Josie /Zhuoshi Xie

Design Projects

Redesign

Visual design & brand application

Our marketing team hired external contractors to design a new brand.

Boom. Suddenly, there was a new logo and new colors and none of our product designers were involved.

We asked if we could still propose changes but it seemed like we were stuck. We needed to figure out how the new brand was going to apply to the Venmo app.

In the first phase, I paired closely with another designer.

We paired and worked on the same Sketch file, iterating on type and color choices. We had critiques with the rest of the design team, the external marketing designer, as well as the marketing and product teams.

We took the brand attributes of boldness and authenticity to develop colors and type styles.

Colors.
Type styles.

We looked at other apps, and tried a lot of different things. The brand suggested that we were not to be afraid of being bold and daring in our visual design.

Initial explorations.

After many rounds of iteration, we arrived at this set of styles.

It's bold compared to the safe, blue-and-white UI we had at the time, without going over the top. In determining the styles, we considered factors like legibility and contrast, and how well we can apply it across a variety of use cases.

We spent a lot of time and many critiques discussing the color of secondary buttons. Eventually we decided that what worked well was not a color, but instead an outlined button.

Emphasizing the note in the feed.
Pull-to-refresh with secondary color.

We already had plans to start moving towards emphasizing the note over the people in each story, so it was natural for us to use a larger and bolder size for the note in this project.

We played around a lot of secondary colors, and using other colors to tone down the bright orange. We landed on a concept of showing the secondary blue on a pull-to-refresh interaction.

Suddenly, our brand color changed from orange to teal.

The marketing team discovered a very similar brand that was red. So they put out a poll to the wider team, with four shades of blue as options. Teal won.

In this phase of the project, I worked alone, with regular checkins with stakeholder teams.

I explored a number of different palettes and applied the colors to the app.

Explorations.

Through explorations, I eventually arrived at a concept I called melt.

The concept provided a foundation for the visuals and animations in the app.

A design language concept.

Feedback about the teal and blue UI was varied.

In the next phase, I worked closely with the external marketing designer to iterate on the color choices. We tested on both the marketing context and the product context.

We brought back the orange as a secondary color in the brand but primary color for the app. This was partially because our original designs with orange as the primary color was already vetted by product and marketing stakeholders, prior to the change to teal.

Unfortunately, there was no leadership or product buy-in for the new colors.

The rebrand of colors was put on hold.

In order not to waste work, we started to use some of the same type styles in the app, but without the rebranded colors.

Time passed.

A design language project was prioritized within the design team.

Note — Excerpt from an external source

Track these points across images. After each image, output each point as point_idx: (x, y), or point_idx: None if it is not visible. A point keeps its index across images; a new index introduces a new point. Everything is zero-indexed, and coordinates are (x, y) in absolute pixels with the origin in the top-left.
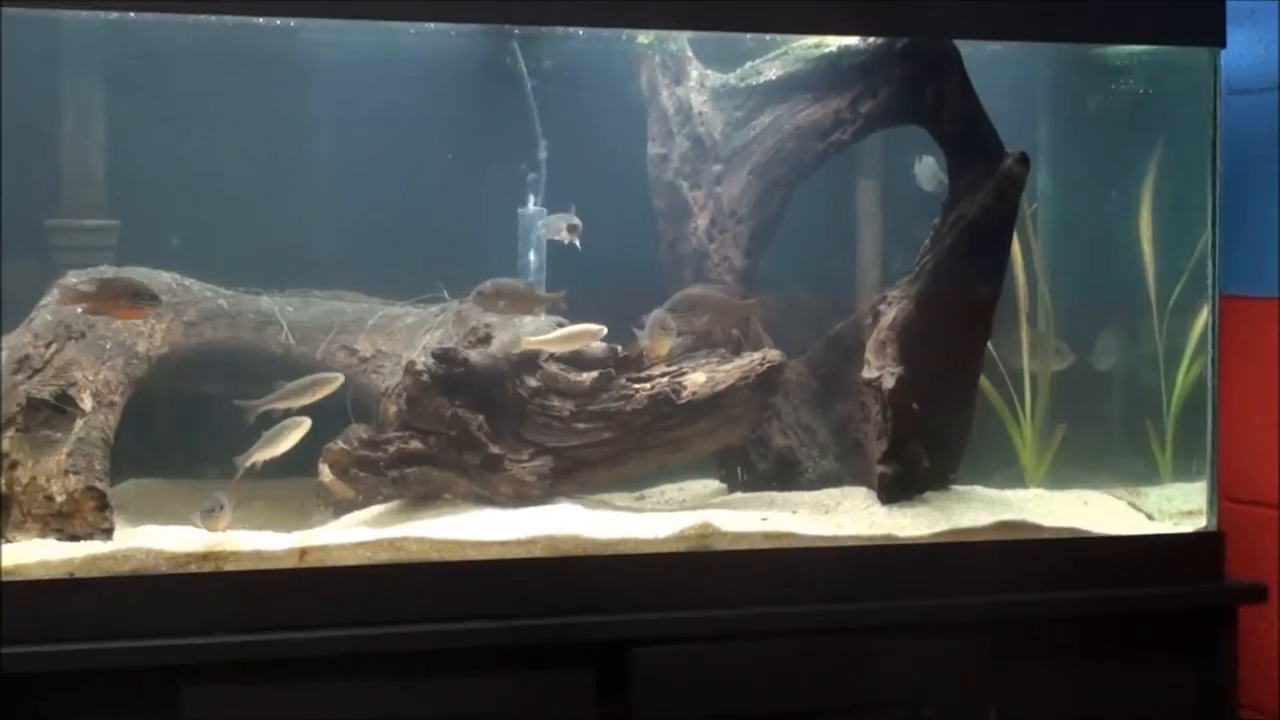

We had some designers leave and new designers join.
There was also a new head of design.

There were further discussion about executing the entire rebrand project, but that failed, so our head of design decided to prioritize a redesign of the app to make Venmo more polished and more modern.

During this time I transitioned from designing Commerce features for Venmo to being an Android platform designer.

For our redesign, I wanted to come up with a concept like melt,

—a concept that would guide our visual and animation language. For this phase, I worked closely with our iOS platform designer.

The concept I pitched was duality.

I led a free-association brainstorm, and when we looked at which words we liked and which words fit Venmo, we dwelled a lot on the idea of a swan, where the body is calm, and the feet underneath are tumultuously paddling.

The idea of duality in a swan, in Venmo, and in interface.
The idea of duality translated to visuals.

I explored two sets of type styles,

—one bold and expressive, and the other calm and quiet. I arrived at the final selection based largely on their ability to coexist and feel like the same set, while still portraying their own respective characteristics.

Applications of new typography.

We applied these new styles across a variety of screens in our app.